Полиция Одессы старалась не появляться в посёлке без крайней нужды; горожанам тоже нечего было здесь делать, и белая каменистая дорога, ведущая в город, оживала лишь на рассвете. Первыми в Одессу отправлялись молдаване-молочники с корчагами простокваши, кругами сыра и творогом, нагруженными на арбы; за ними двигались румыны с баклагами вина, сапожники-евреи со своими грязными ящиками, в которых лежали колодки, обрывки кожи и дратва, лошадники-цыгане. А самыми последними, когда солнце было уже не розовым, а белым и стояло высоко над морем, в город шагали рыбаки, вернувшиеся с утреннего лова, которые тащили на головах огромные корзины с рыбой. К полудню посёлок пустел, лишь кое-где под заборами в тени сидели полуголые величественные турки или проскакивали тенями женщины. Между домами без всякой привязи бродили тощие коровы, лошади, козы, ишаки и чёрный еврейский козёл по имени Шейгиц. Грязные дети всех мастей носились по посёлку, как стая чертей, орали, дрались, висли на заборах и деревьях, полоскались в море и крали всё, что плохо лежало. А к вечеру посёлок снова наполнялся народом, красное солнце падало в море, тихие волны умиротворённо лизали песчаную косу, и трактир одноглазого Лазаря под грецким орехом на берегу открывал свои скрипучие двери. В последнее время у Лазаря по вечерам было набито битком, и немудрено: в трактире пели цыгане. И не какие-то полуголые лаутары, не грязные цимбалисты, не голодные бессарабские волынщики, а самые настоящие артисты – по слухам, из самой столицы…

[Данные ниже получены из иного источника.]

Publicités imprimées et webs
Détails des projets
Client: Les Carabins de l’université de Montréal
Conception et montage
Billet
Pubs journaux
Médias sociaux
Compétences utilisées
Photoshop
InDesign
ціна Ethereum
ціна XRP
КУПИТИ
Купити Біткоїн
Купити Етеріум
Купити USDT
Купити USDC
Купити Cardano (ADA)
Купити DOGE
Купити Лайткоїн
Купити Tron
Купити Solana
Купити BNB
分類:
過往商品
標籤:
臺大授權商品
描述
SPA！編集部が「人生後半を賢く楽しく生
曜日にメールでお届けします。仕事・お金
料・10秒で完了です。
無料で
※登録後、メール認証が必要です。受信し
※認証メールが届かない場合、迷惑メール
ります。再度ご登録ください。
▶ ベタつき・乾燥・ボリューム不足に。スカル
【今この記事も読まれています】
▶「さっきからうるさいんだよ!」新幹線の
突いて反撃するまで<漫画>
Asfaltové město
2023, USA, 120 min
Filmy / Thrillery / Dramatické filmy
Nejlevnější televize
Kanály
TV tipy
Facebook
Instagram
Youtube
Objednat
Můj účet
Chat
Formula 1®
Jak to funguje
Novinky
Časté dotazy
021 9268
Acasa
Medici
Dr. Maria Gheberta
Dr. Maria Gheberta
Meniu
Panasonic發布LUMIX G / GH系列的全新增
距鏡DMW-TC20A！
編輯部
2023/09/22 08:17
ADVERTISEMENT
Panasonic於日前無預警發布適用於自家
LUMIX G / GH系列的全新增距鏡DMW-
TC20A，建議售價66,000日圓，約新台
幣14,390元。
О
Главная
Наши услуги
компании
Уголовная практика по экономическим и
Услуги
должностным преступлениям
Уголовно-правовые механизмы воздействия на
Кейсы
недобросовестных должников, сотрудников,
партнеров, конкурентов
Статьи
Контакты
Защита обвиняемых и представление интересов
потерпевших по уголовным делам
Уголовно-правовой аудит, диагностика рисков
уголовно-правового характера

…За печью, растревоженные штормом, громко шуршали тараканы. В засиженное мухами окно стучал дождь, струйка воды уже подтекла под раму и по капле падала на пол: тук… тук… В печной трубе голосил ветер, ветви старого платана колотили по крыше, словно желая разломать её.

Да… Проживёшь вот так сорок три года, не зная, что есть на свете огромная солёная лужа – море, и лысые камни, и вонючий, богом забытый посёлок, а на сорок четвёртом году сядешь среди всего этого на хвост и поймёшь: вот она какая теперь, твоя жизнь, хочешь ты того или нет. Илья хмуро взглянул в окно, отодвинул от себя пустую миску и, сжав в кулаке кусок недоеденного чёрного хлеба, задумался.

Большой, мазаный, как все жилища в посёлке, дом делила надвое ситцевая, местами рваная и залатанная занавеска. Полати белёной печи были завалены пёстрыми подушками и одеялами. На стене висели две гитары, картинки, вырезанные из журналов, сделанная в прошлом году в Одессе большая фотографическая карточка Яшки, Дашки и их старшей дочери. С огромного гвоздя возле двери свешивались ремни лошадиной сбруи. На припечке лениво тёрла рыльце рыжая кошка. «К гостям, – недовольно подумал Илья. – И кого только в такую собачью погоду принесёт?»